● EXERCISE OBJECTIVE: Reproduce the text read from each of the items below, character for character, omitting the pictures themselves.

● DATASET EXTRACT:
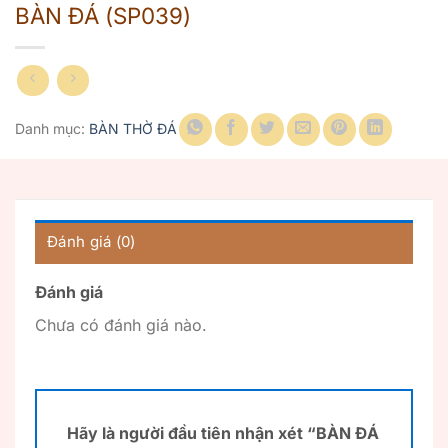
BÀN ĐÁ (SP039)
Danh mục:
BÀN THỜ ĐÁ
Đánh giá (0)
Đánh giá
Chưa có đánh giá nào.
Hãy là người đầu tiên nhận xét “BÀN ĐÁ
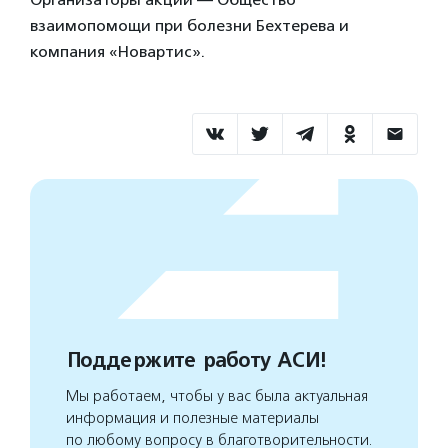
взаимопомощи при болезни Бехтерева и
компания «Новартис».
Поддержите работу АСИ!
Мы работаем, чтобы у вас была актуальная
информация и полезные материалы
по любому вопросу в благотворительности.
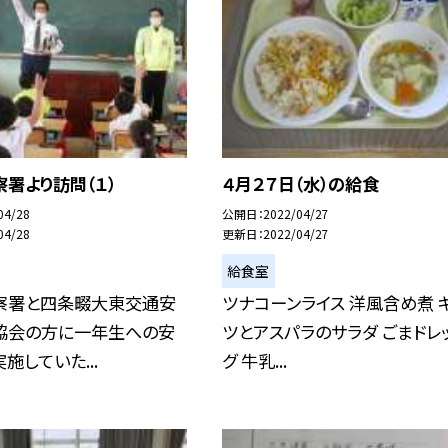
署より訪問（１）
４月２７日（水）の給食
04/28
公開日
2022/04/27
04/28
更新日
2022/04/27
給食室
察署と四条畷大東交通安
ツナコーンライス 洋風含め煮 
協会の方に一年生への安
ツとアスパラのサラダ ごまドレ
施していた...
グ 牛乳...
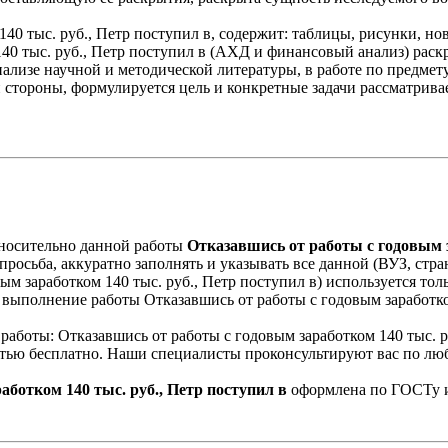
140 тыс. руб., Петр поступил в, содержит: таблицы, рисунки, н
140 тыс. руб., Петр поступил в (АХД и финансовый анализ) раск
нализе научной и методической литературы, в работе по предме
ой стороны, формулируется цель и конкретные задачи рассматрив
носительно данной работы
Отказавшись от работы с годовым з
росьба, аккуратно заполнять и указывать все данной (ВУЗ, стран
м заработком 140 тыс. руб., Петр поступил в) используется то
ыполнение работы Отказавшись от работы с годовым заработком 1
 работы: Отказавшись от работы с годовым заработком 140 тыс.
стью бесплатно. Наши специалисты проконсультируют вас по люб
ботком 140 тыс. руб., Петр поступил в
оформлена по ГОСТу и 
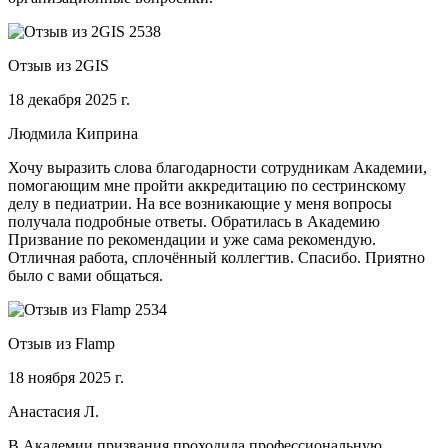
Отзыв из 2GIS
18 декабря 2025 г.
Людмила Киприна
Хочу выразить слова благодарности сотрудникам Академии,
помогающим мне пройти аккредитацию по сестринскому
делу в педиатрии. На все возникающие у меня вопросы
получала подробные ответы. Обратилась в Академию
Призвание по рекомендации и уже сама рекомендую.
Отличная работа, сплочённый коллегтив. Спасибо. Приятно
было с вами общаться.
Отзыв из Flamp
18 ноября 2025 г.
Анастасия Л.
В Академии призвания проходила профессиональную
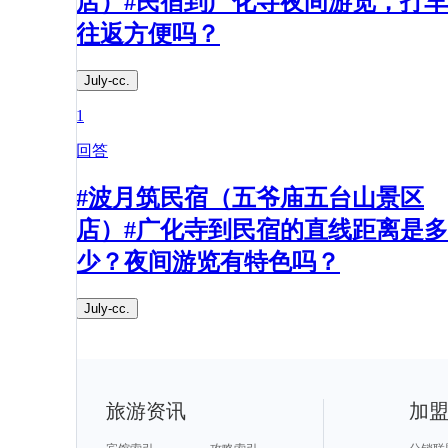
店）#民宿到广化寺夜间游览，打车
往返方便吗？​
July-cc.
1
回答
#波月筑民宿（五爷庙五台山景区
店）#广化寺到民宿的直线距离是多
少？夜间游览有特色吗？​
July-cc.
旅游资讯
加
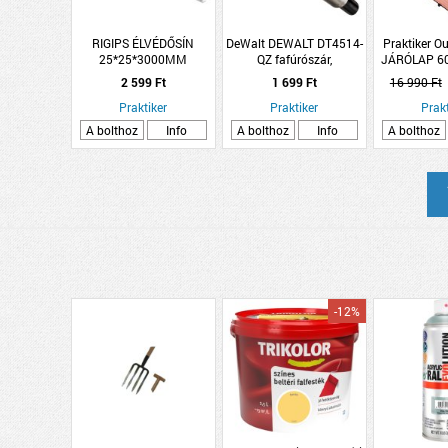
RIGIPS ÉLVÉDŐSÍN
DeWalt DEWALT DT4514-
Praktiker 
25*25*3000MM
QZ fafúrószár,
JÁRÓLAP 6
14x16x10,7cm
SZ
2 599 Ft
1 699 Ft
16 990 Ft
központosító hegyű
Praktiker
Praktiker
Prakt
A bolthoz
Info
A bolthoz
Info
A bolthoz
-12%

● REPLY:
BÀN ĐÁ (SP039)
Danh mục:
BÀN THỜ ĐÁ
Đánh giá (0)
Đánh giá
Chưa có đánh giá nào.
Hãy là người đầu tiên nhận xét “BÀN ĐÁ
взаимопомощи при болезни Бехтерева и
компания «Новартис».
Поддержите работу АСИ!
Мы работаем, чтобы у вас была актуальная
информация и полезные материалы
по любому вопросу в благотворительности.
署より訪問（１）
４月２７日（水）の給食
04/28
公開日
2022/04/27
04/28
更新日
2022/04/27
給食室
察署と四条畷大東交通安
ツナコーンライス 洋風含め煮 
協会の方に一年生への安
ツとアスパラのサラダ ごまドレ
施していた...
グ 牛乳...
140 тыс. руб., Петр поступил в, содержит: таблицы, рисунки, н
140 тыс. руб., Петр поступил в (АХД и финансовый анализ) раск
нализе научной и методической литературы, в работе по предме
ой стороны, формулируется цель и конкретные задачи рассматрив
носительно данной работы
Отказавшись от работы с годовым з
росьба, аккуратно заполнять и указывать все данной (ВУЗ, стран
м заработком 140 тыс. руб., Петр поступил в) используется то
ыполнение работы Отказавшись от работы с годовым заработком 1
 работы: Отказавшись от работы с годовым заработком 140 тыс.
стью бесплатно. Наши специалисты проконсультируют вас по люб
ботком 140 тыс. руб., Петр поступил в
оформлена по ГОСТу и 
Отзыв из 2GIS
18 декабря 2025 г.
Людмила Киприна
Хочу выразить слова благодарности сотрудникам Академии,
помогающим мне пройти аккредитацию по сестринскому
делу в педиатрии. На все возникающие у меня вопросы
получала подробные ответы. Обратилась в Академию
Призвание по рекомендации и уже сама рекомендую.
Отличная работа, сплочённый коллегтив. Спасибо. Приятно
было с вами общаться.
Отзыв из Flamp
18 ноября 2025 г.
Анастасия Л.
В Академии призвания проходила профессиональную
店）#民宿到广化寺夜间游览，打车
往返方便吗？​
July-cc.
1
回答
#波月筑民宿（五爷庙五台山景区
店）#广化寺到民宿的直线距离是多
少？夜间游览有特色吗？​
July-cc.
旅游资讯
加
RIGIPS ÉLVÉDŐSÍN
DeWalt DEWALT DT4514-
Praktiker 
25*25*3000MM
QZ fafúrószár,
JÁRÓLAP 6
14x16x10,7cm
SZ
2 599 Ft
1 699 Ft
16 990 Ft
központosító hegyű
Praktiker
Praktiker
Prakt
A bolthoz
Info
A bolthoz
Info
A bolthoz
-12%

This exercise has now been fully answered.